C’était un moment impressionnant. Un mélange confus de bruits descendait sur nous de l’ouverture ronde en haut de la loge, d’où les mats du tipi dépassaient : des voix étranges hurlaient dans un vacarme sauvage couvrant les gémissements du vent, accompagnés de vibrations et du tintement d’objets inconnus ; puis une secousse soudaine ébranlait toute la loge, les flammes vacillaient, et le chaman poussait un hurlement terrible…et puis…
Il disparaissait de nos yeux pourtant fixés sur lui…
Et au même instant, on l’entendait appeler à l’aide.

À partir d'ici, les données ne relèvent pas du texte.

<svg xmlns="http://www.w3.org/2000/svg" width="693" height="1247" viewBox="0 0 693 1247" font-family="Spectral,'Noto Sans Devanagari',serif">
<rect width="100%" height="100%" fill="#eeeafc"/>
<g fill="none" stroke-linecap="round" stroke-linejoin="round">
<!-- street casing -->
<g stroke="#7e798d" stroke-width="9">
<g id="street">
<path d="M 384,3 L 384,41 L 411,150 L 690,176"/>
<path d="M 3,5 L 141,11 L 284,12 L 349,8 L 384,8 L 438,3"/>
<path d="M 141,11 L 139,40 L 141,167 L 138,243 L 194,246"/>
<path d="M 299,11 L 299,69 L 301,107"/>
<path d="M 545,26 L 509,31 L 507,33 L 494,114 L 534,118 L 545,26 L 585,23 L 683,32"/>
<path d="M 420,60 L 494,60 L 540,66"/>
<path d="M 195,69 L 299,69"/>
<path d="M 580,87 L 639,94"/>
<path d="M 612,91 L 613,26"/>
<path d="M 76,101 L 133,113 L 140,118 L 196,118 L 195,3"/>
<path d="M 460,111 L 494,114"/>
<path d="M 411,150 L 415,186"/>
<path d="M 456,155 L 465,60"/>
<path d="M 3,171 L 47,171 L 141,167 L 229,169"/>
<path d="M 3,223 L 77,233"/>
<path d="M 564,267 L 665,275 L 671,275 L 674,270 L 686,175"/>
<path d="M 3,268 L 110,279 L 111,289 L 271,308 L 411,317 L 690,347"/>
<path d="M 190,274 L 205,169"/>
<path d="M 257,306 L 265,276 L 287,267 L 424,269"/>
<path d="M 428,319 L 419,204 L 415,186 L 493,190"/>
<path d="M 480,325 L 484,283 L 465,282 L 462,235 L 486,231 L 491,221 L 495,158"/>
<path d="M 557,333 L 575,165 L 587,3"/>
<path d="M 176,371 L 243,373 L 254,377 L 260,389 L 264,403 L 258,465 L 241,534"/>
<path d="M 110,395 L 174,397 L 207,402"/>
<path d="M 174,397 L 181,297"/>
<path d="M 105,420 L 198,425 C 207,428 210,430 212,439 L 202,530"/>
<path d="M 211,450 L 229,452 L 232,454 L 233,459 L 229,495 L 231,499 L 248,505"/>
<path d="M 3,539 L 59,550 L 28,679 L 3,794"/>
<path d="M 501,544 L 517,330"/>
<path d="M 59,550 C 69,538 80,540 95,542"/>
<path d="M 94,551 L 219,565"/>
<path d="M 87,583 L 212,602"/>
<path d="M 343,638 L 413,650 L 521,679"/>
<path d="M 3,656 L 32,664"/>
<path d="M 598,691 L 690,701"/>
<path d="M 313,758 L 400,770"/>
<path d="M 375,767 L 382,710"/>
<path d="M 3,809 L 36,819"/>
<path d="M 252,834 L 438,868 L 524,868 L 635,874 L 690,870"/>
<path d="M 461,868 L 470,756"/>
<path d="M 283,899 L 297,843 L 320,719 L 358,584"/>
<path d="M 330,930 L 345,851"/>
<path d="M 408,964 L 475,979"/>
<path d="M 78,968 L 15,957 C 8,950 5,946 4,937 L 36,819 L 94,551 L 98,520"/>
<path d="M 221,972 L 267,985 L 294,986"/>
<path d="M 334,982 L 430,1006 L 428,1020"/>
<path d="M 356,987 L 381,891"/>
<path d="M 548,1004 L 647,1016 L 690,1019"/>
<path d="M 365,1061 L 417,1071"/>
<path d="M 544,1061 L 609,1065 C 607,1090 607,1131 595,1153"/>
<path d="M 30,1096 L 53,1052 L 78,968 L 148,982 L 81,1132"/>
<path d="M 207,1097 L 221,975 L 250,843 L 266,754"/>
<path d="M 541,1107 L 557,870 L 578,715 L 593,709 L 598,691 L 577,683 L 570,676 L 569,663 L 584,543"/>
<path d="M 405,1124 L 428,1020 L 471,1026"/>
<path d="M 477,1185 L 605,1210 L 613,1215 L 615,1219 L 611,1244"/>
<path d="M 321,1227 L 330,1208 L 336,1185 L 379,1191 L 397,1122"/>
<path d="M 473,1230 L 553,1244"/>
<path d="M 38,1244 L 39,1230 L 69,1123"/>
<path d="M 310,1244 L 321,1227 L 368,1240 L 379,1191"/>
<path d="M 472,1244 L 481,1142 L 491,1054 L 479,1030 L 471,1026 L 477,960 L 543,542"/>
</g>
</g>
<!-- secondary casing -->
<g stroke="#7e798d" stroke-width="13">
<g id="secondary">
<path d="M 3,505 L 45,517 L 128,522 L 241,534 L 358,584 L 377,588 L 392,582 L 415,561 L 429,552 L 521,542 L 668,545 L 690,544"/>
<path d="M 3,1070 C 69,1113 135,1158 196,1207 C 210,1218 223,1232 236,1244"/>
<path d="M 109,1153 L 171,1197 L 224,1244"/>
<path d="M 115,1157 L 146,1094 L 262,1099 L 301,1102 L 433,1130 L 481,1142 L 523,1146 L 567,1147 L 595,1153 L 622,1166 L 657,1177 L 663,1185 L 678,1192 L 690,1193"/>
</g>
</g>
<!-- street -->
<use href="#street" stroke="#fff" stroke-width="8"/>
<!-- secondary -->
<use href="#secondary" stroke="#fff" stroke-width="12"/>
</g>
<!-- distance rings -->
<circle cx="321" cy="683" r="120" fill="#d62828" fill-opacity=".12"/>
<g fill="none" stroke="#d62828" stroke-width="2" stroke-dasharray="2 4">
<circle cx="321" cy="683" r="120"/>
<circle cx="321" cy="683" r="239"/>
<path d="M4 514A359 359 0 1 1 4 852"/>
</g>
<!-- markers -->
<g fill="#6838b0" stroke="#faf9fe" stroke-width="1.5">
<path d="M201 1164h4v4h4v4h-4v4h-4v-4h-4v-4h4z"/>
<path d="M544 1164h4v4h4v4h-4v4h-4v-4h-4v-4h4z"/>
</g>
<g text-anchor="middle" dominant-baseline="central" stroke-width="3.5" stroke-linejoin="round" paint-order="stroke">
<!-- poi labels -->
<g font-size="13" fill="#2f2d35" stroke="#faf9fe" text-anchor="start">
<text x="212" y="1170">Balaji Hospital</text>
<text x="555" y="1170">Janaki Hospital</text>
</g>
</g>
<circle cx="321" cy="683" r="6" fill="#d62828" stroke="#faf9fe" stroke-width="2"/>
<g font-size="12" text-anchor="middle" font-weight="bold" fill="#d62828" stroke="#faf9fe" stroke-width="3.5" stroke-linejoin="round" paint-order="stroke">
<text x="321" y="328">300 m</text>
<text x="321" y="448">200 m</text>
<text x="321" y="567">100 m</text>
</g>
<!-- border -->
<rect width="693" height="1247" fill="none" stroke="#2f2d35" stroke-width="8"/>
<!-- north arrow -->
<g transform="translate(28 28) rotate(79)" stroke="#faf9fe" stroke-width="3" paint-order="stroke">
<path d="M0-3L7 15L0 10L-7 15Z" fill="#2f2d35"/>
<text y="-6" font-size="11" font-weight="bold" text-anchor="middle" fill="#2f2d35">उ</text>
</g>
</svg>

Et en regardant dans la direction de la voix, nous l’apercevions accroché par un pied d’une façon précaire au sommet de la tente, nu comme au jour de sa naissance. La seule chose qui l’empêchait de tomber, et de se rompre le cou, était son pied qui semblait pris entre la peau couvrant la tente et l’une des perches inclinées qui la supportait.
« Kokenaytukiehpewow. Dépêchez-vous », hurlait-il frénétiquement. Comme il se balançait au sommet de la tente, les hommes se ruaient avec de longues perches pour le tirer de sa dangereuse position, et éviter qu’il tombe et se tue.
Comment était-il arrivé là ? Personne ne l’a su. Il disait que les Esprits l’y avaient laissé en s’en allant. Mais le plus grand mystère pour nous, les jeunes, était la façon dont il avait pu se dépouiller de tout ce qui le liait si solidement.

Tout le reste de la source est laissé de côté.